:: EXERCISE DATA ::
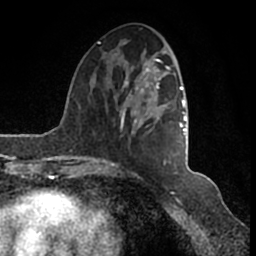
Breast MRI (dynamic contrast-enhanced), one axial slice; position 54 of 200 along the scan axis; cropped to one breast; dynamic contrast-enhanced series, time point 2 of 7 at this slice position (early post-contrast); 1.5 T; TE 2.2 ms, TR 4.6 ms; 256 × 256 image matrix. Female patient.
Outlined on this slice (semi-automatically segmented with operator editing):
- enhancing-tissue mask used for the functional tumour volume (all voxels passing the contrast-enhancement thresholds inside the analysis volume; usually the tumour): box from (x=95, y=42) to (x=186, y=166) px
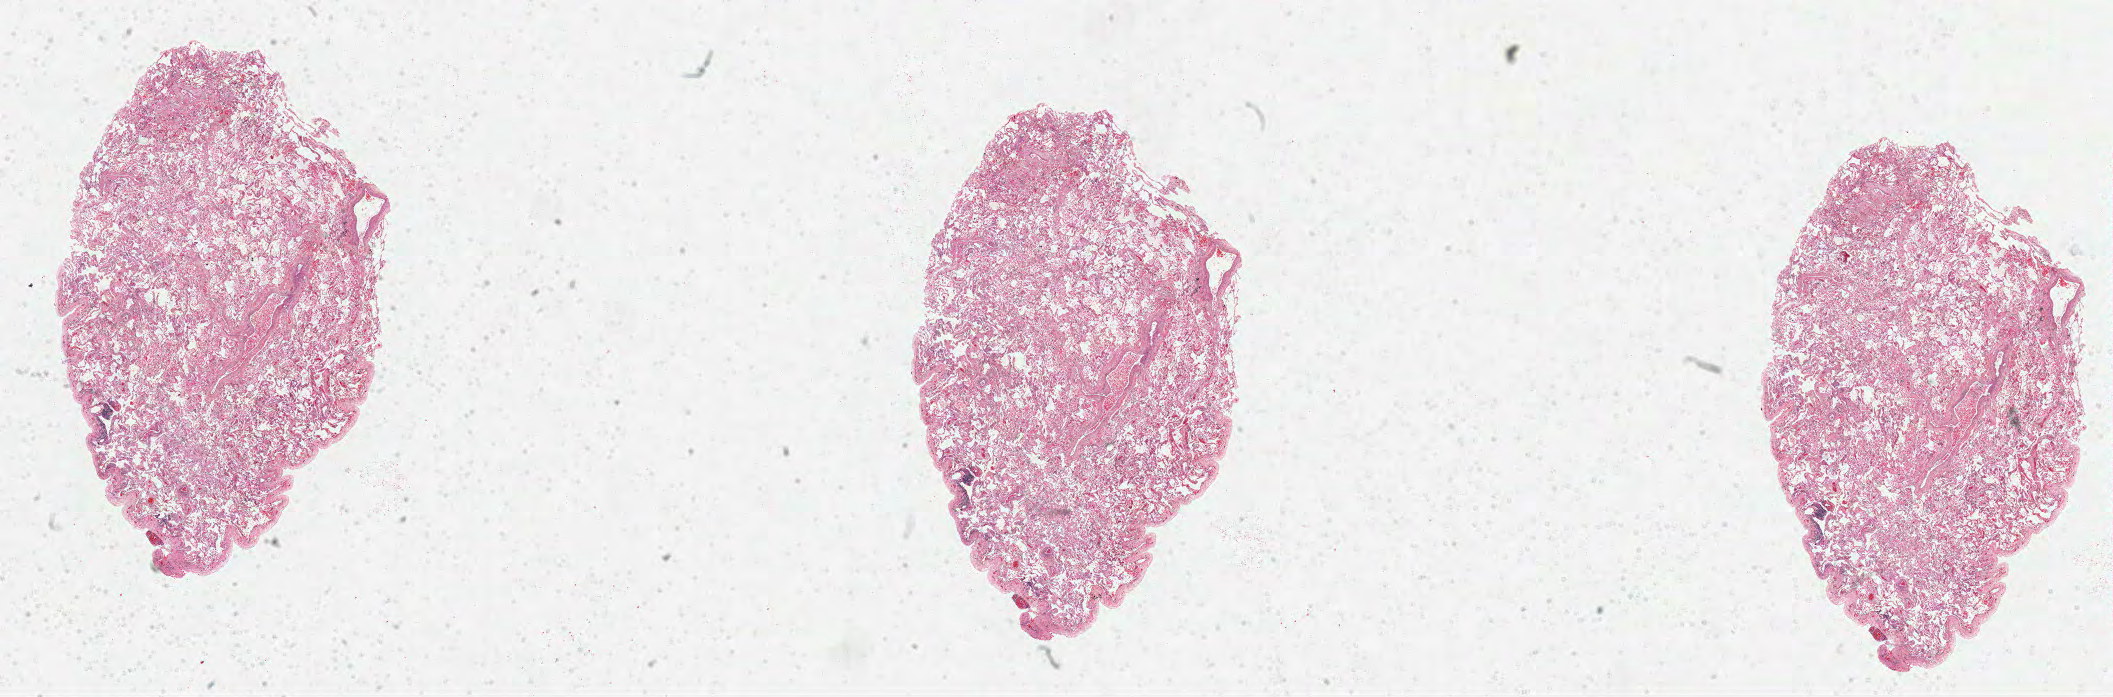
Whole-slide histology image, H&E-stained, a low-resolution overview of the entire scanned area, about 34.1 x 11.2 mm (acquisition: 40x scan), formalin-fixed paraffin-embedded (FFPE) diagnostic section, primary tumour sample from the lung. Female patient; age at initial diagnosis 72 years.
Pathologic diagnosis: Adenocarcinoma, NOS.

:: TRY IT ::
Tell how many lines above include the word "contrast". Give the number alone.

:: ANSWER FOR THE TASK ::
2